Don't mean to sound rude or anything like that. But I believe many of todays smokers would be in alot better shape if folks would STOP believeing the advertising behind bore butter and wonder lube.

Like FG said it's pretty much next to impossible to season a steel barrel. Even harder than that with a stainless or molly coated one.

However..... if you insist. and you believe.. and you think of it like a cast iron skillet... allow me to ask you a question...Exactly WHAT do you use to season a cast iron skillet?? Cooking oil??Bore butter?? grease?? wonder lube?? Lard?? See where I'm headin??

Once of the best lubes I have found for patches in my trad smokers?? STRAIGHT lard. lotsa folks mix it with stuff, lotsa folks put some bees wax in there to stiffen it up.
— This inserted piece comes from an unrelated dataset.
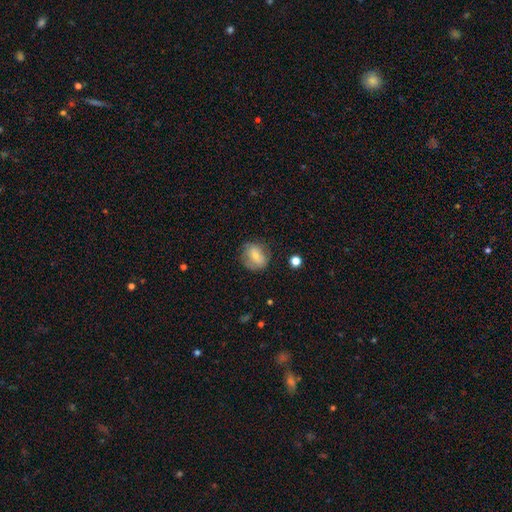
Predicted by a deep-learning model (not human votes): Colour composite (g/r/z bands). It shows a smooth galaxy with no disk features (59%) that is round (62%). Merging: none (69%).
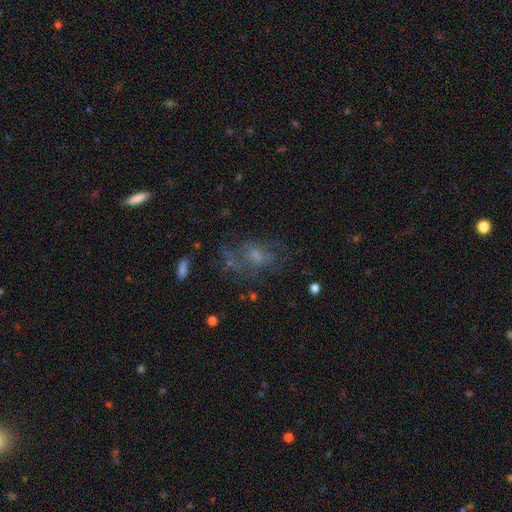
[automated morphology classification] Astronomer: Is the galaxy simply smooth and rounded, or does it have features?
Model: featured or disk — 48% (runner-up: smooth, 26%).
Me?? I like it straight.

I have tried every marketed, hyped up and advertised off the shelf cleaner there is out there. And payed alot of money for them as well. My favorite cleaner?? P.A.M. mixed 33.3-33.3-33.3 thats isopropyl alcahol, hydrogen peroxide, and murphy's oil soap. and it will wind up costing like an eigth of what them store bought ones do.

Deer tallow and bear grease are awesome and hard to beat as  barrel preserves and lubes. But unless ya plan on makin yer own?? They aint cheap either. That same cleaner up there?? the P.A.M. it also makes a fine patch lube.
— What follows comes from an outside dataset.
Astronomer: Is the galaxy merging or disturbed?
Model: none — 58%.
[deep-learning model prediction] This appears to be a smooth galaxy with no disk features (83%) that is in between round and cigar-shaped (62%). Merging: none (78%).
The other best cleaning agent. see how expensive this one is.. HOT-SOAPY - WATER. I splurge a lil bit here and use either DAWN dish washing detergent or some flakes of ivory soap shaved off the bar.
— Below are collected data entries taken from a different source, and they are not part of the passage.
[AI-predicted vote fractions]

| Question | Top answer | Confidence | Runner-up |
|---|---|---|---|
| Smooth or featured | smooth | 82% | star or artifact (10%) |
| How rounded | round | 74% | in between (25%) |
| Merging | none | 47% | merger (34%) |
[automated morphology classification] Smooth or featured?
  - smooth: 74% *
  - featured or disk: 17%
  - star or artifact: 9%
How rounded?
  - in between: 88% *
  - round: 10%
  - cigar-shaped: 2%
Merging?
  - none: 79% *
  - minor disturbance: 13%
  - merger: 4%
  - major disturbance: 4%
So what do you put down yer barrel during the off season?? what is a good protectant and preservative?? Best thing I've found is REM-OIL which BTW is also a good lil lube as well.

I mean use whatcha want... buy whatcha want... There's 4 traditional smoke poles in my house and 3 inlines..... and all bore butter ever done for me was leave a cruddy brown residue in my barrels...

And that aint a nice seasoned film. Thats a buncha brown crud and gunk that has to be swabbed back out.


----------



## Whiteeagle (Dec 8, 2010)

X2 on what LanceColeman said! Only exception to lard is that I mix mine with 1/3 pure bees wax to keep it from getting too thin in hot weather.


----------



## killitgrillit (Dec 8, 2010)

I use 1lb. of beeswax mixed with 64oz. of olive oil for patch lube, hot soapy water to clean and rem-oil for protectant.


----------



## johnweaver (Dec 9, 2010)

How do you collect that Moose Snot?


----------



## FrontierGander (Dec 9, 2010)

its pretty dangerous really.  There are these crazy dudes than actually run the woods in loin cloths and use glass jars to collect the snot from rutting bull moose. From what ive heard, one guy distracts the moose by grabbing its back legs and the other then uses the jar, slips it over the moose's nose and over time, the bull starts grunting and such, the snot starts to flow and slowly fills up the jar.  Its very expensive as well due to the danger in obtaining the stuff.


----------



## LanceColeman (Dec 9, 2010)

killitgrillit said:


> I use 1lb. of beeswax mixed with 64oz. of olive oil for patch lube, hot soapy water to clean and rem-oil for protectant.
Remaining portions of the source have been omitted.